District of Columbia

For Immediate Release

April 19, 2012

Ronald C. Machen Jr., United States Attorney

Contact: Public Affairs
(202) 252-6933

North Carolina Man Indicted on Federal Charges in Assault Against Ambassador, Fires at Gabonese Embassy

Defendant Was Arrested After Demonstration Turned Violent

WASHINGTON - Leon Obame, 44, of Raleigh, N.C., was indicted today on federal charges stemming from two arsons in 2009 at the Gabonese Embassy and a 2011 assault against the country's ambassador, U.S. Attorney Ronald C. Machen Jr. announced.

Obame has been in custody since his arrest Dec. 9, 2011 during a demonstration at the Gabonese Embassy in which he allegedly struck the ambassador.
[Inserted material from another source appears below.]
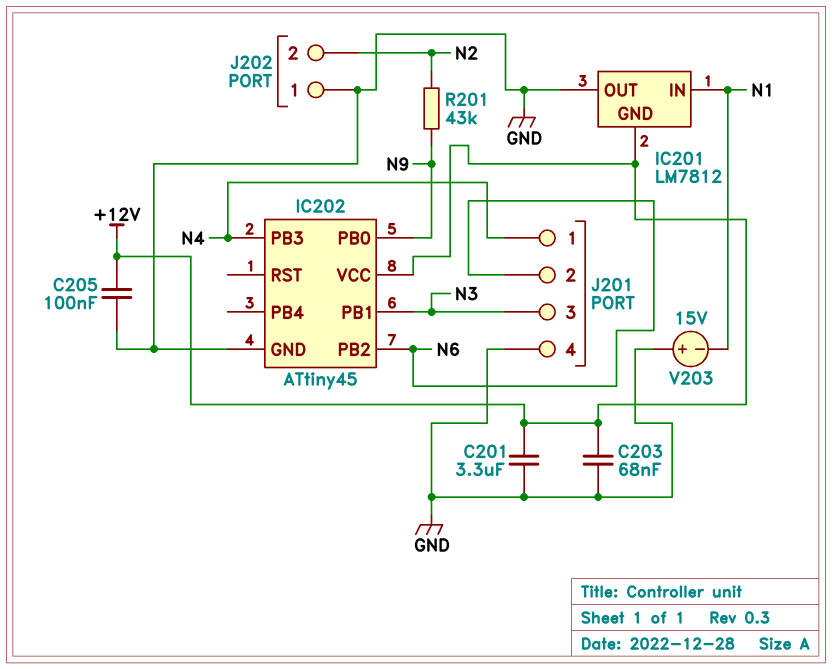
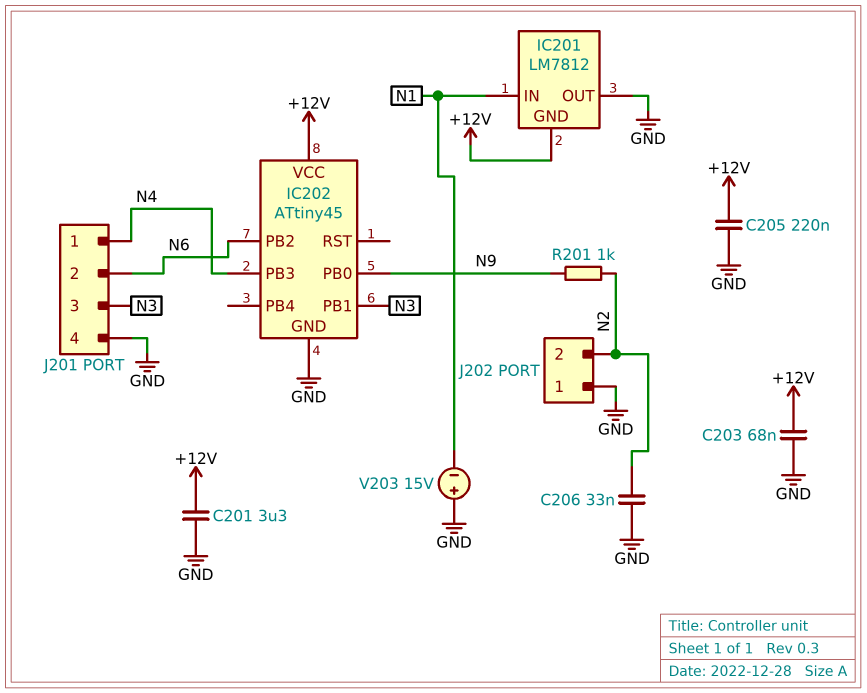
C205: 100nF (+12V, GND) -> 220nF (+12V, GND)
C206: none -> 33nF (GND, N2)
R201: 43k (N2, N9) -> 1k (N2, N9)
He earlier was indicted on a charge of assault against a foreign official for that attack.

Today, a grand jury returned a superseding indictment in the U.S. District Court for the District of Columbia. In addition to the earlier assault charge, the superseding indictment adds charges in connection with the fires at the embassy in Northwest Washington. The new charges include two counts each of arson and damage to property occupied by a foreign government. According to the indictment, Obame set one fire on Aug. 30, 2009 at the embassy, which is located in the 2000 block of 20th Street NW. He set a second fire on Dec. 25, 2009, the indictment alleges. No one was injured in either of the blazes.

The assault allegedly took place on Dec. 9, 2011 at the embassy’s temporary location, in the 1600 block of Connecticut Avenue NW. That morning, Obame allegedly punched the ambassador, Michael Moussa-Adamo, knocking him to the ground.

If convicted, Obame faces a maximum penalty of five years in prison for the charge of assault against a foreign official, up to five years in prison for each count of damage to property occupied by a foreign government, and up to 20 years in prison on each arson count.

An arraignment date will be set for Obame on the new charges. He earlier pleaded not guilty to the assault offense.

An indictment is merely a formal charge that a defendant has committed a violation of criminal laws and is not evidence of guilt. Every defendant is presumed innocent until, and unless, proven guilty.

This case is being investigated by the District of Columbia Fire and Emergency Medical Services Department, the Washington Field Division of the Bureau of Alcohol, Tobacco, Firearms and Explosives, the U.S. Secret Service, and the Diplomatic Security Service. It is being prosecuted by Assistant U.S. Attorneys Frederick W. Yette and Patrick Martin of the U.S. Attorney’s Office for the District of Columbia.